• _ACTIVITY_: Give back a single figure: the number of lines in the entries below that contain "Donna".

━━━━━ EXTRACTED RECORDS

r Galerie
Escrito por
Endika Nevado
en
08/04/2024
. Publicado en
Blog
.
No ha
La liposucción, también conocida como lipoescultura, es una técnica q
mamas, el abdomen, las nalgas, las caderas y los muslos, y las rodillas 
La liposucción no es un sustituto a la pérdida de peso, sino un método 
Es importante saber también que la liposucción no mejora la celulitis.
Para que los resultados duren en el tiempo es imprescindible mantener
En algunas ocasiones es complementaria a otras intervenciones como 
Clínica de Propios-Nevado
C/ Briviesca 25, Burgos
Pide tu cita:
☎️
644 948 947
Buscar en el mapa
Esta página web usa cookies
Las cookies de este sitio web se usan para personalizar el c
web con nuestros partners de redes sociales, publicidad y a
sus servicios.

━━━━━━━━━━
━━━━━ EXTRACTED RECORDS

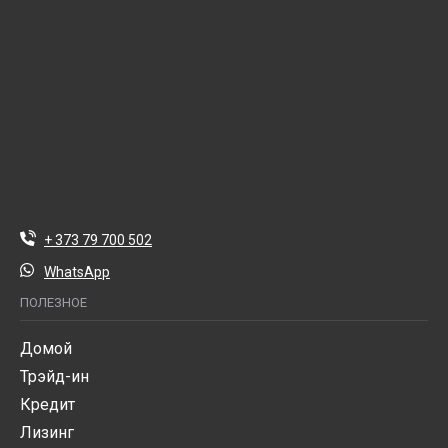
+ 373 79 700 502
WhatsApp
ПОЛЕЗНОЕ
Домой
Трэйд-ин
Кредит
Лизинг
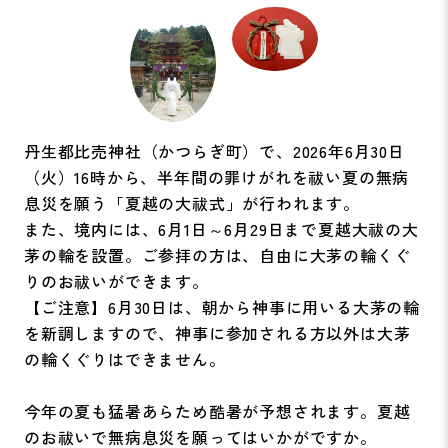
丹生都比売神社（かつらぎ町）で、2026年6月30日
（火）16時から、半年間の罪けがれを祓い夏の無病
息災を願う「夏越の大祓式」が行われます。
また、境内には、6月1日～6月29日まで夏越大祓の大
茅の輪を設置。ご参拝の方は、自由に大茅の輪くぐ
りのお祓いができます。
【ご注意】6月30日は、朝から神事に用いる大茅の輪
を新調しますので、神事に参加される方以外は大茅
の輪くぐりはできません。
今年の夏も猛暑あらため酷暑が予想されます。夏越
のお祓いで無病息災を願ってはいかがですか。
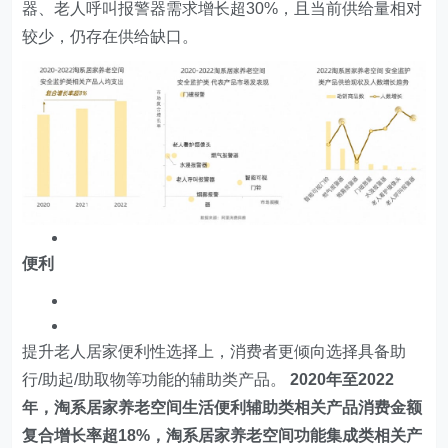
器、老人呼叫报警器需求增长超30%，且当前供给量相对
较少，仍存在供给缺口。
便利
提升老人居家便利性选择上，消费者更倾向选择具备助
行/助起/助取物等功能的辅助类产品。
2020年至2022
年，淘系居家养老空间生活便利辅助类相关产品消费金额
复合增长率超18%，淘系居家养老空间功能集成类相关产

━━━━━━━━━━
━━━━━ EXTRACTED RECORDS

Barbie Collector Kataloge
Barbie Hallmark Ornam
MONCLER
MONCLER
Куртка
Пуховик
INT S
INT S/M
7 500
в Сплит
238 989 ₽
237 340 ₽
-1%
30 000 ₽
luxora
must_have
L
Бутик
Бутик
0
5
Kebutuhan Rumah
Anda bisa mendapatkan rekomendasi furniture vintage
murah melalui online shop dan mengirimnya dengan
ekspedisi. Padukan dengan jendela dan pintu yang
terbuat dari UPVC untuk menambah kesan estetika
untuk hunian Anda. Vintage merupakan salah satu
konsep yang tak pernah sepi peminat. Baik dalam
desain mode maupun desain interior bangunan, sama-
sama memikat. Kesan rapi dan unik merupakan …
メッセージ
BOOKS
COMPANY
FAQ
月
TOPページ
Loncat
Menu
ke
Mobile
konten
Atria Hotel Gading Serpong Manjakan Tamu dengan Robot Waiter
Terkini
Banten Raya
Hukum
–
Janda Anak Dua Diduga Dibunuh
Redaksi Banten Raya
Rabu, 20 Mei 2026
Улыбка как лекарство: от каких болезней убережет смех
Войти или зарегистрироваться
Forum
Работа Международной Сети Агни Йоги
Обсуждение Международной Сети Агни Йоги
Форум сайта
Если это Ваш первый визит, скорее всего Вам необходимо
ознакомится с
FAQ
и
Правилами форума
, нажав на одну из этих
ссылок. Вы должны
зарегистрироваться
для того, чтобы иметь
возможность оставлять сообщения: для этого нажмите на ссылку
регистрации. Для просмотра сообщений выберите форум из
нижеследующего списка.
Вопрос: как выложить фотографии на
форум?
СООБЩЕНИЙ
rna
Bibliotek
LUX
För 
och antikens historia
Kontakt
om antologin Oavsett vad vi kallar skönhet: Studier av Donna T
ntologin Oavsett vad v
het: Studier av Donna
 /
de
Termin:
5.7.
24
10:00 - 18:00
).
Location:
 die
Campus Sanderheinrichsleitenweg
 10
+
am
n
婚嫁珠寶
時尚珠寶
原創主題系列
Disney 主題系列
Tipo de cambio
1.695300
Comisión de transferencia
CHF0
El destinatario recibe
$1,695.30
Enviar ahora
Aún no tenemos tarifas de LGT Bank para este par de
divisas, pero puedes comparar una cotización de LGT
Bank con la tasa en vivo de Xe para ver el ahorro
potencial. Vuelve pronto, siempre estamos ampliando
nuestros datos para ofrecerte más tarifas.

━━━━━━━━━━

• _RESULT BELOW_: 2